## Task instructions
1. Answer these questions using the passage about Cave and the Confederate war:
(a) Where did Cave sign the parole?
(b) In Cave's later view, what determined the outcome of the war?
(c) What was the teaching at Bethany College reputed to be?
2. Carry on the passage about Cave and the Confederate war from its last sentence.

## Passage to read
Mindful of a soldier's duty, he added, "I had enlisted for the war;
the war was over; the term of my enlistment had expired." The
following month Cave signed the parole at Louisa Court House a few miles
south of his home.
From this youthful experience
of struggle, sacrifice, and defeat Cave gained attitudes which marked the
rest of his long life. In retrospect he concluded that the Confederate
cause was lost before the first shot was fired. The outcome was determined
by population and industry, not by ideology or devotion. Yet to this lost
cause in its constitutional dress of state's rights and limited government
and to a Jeffersonian laissez faire economic system based in agriculture
and small business Cave remained committed into the twentieth century. The
result of the war experience for Cave was a profound awareness of the
discontinuity between truth and power or right and might which left him
ill at ease with the progressive optimism and positive thinking of so many
Americans in the gilded age. Perhaps from this war experience rather than
from the teaching at Bethany College, which was reputed to be Lockean,
Cave became a philosophical idealist who posited innate ideas and elevated
the realm of ideas to a level of greater significance than that accorded
the realm of empirical reality.

## Study material

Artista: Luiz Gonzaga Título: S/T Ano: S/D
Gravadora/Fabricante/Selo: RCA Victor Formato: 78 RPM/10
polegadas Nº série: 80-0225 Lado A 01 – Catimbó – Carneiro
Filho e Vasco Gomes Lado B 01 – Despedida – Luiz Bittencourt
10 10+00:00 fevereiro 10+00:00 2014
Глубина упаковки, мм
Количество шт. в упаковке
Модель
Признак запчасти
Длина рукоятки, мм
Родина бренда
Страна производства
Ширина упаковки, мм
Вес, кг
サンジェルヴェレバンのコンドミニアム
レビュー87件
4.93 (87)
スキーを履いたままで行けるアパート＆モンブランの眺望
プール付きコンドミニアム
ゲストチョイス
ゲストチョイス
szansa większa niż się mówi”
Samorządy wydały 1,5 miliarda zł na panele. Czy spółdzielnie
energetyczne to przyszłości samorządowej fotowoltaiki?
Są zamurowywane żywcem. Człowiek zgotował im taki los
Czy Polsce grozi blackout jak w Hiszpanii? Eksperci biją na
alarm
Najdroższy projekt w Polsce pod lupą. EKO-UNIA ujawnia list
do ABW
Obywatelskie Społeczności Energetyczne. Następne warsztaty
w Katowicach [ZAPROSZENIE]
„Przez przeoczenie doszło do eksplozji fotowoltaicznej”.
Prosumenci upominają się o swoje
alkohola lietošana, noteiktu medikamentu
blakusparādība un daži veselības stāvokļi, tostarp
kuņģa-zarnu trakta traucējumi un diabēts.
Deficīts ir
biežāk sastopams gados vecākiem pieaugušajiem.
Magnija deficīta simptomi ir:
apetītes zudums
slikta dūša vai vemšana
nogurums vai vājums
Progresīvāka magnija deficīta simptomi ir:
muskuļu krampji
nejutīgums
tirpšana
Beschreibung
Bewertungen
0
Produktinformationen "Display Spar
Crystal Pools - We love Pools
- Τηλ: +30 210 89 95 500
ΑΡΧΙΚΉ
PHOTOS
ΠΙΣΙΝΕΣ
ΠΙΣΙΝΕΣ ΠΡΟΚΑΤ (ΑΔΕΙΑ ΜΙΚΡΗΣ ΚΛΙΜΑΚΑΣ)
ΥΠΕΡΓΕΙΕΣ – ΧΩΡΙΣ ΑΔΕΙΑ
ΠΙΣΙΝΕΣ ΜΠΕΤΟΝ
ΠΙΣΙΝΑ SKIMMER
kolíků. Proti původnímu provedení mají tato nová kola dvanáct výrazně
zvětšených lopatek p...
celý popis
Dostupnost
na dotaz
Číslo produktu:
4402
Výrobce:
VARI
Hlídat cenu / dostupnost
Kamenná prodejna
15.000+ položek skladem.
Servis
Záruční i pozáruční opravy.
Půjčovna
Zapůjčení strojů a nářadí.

## Answer section
1.
(a) At Louisa Court House, a few miles south of his home.
(b) Population and industry, not ideology or devotion.
(c) Lockean.

2.
The lasting significance of
Cave's early life in antebellum Virginia and of experience as a
Confederate solder became fully apparent in the last decade of the
century. As a generation of veterans was rapidly dying, Confederate and
Union monuments were erected in large numbers. One of the most impressive
was erected to the memory of soldiers and sailors of the Confederacy in
1894. On the occasion of its dedication, Cave, a native Virginian, a
veteran of enlisted service, and by then a former Richmond minister, was
chosen to give the address. Delivered on Memorial Day, it was a defense of
the lost cause itself, a vindication not simply of the bravery of those
who struggled and died but also of the cause for which they labored.
Eloquent and impressive, the speech was printed in its entirety in the
Richmond newspaper and subsequently in pamphlet and in newspapers
throughout the country. One newspaper account described the speech as an
expression of "sentiments, seemingly long-bottled up" and as
"ample evidence of the fact that the efforts of the
reconstructionists had availed nothing in [Cave's] case." The
description was accurate; for Cave might, not right, had been the victor.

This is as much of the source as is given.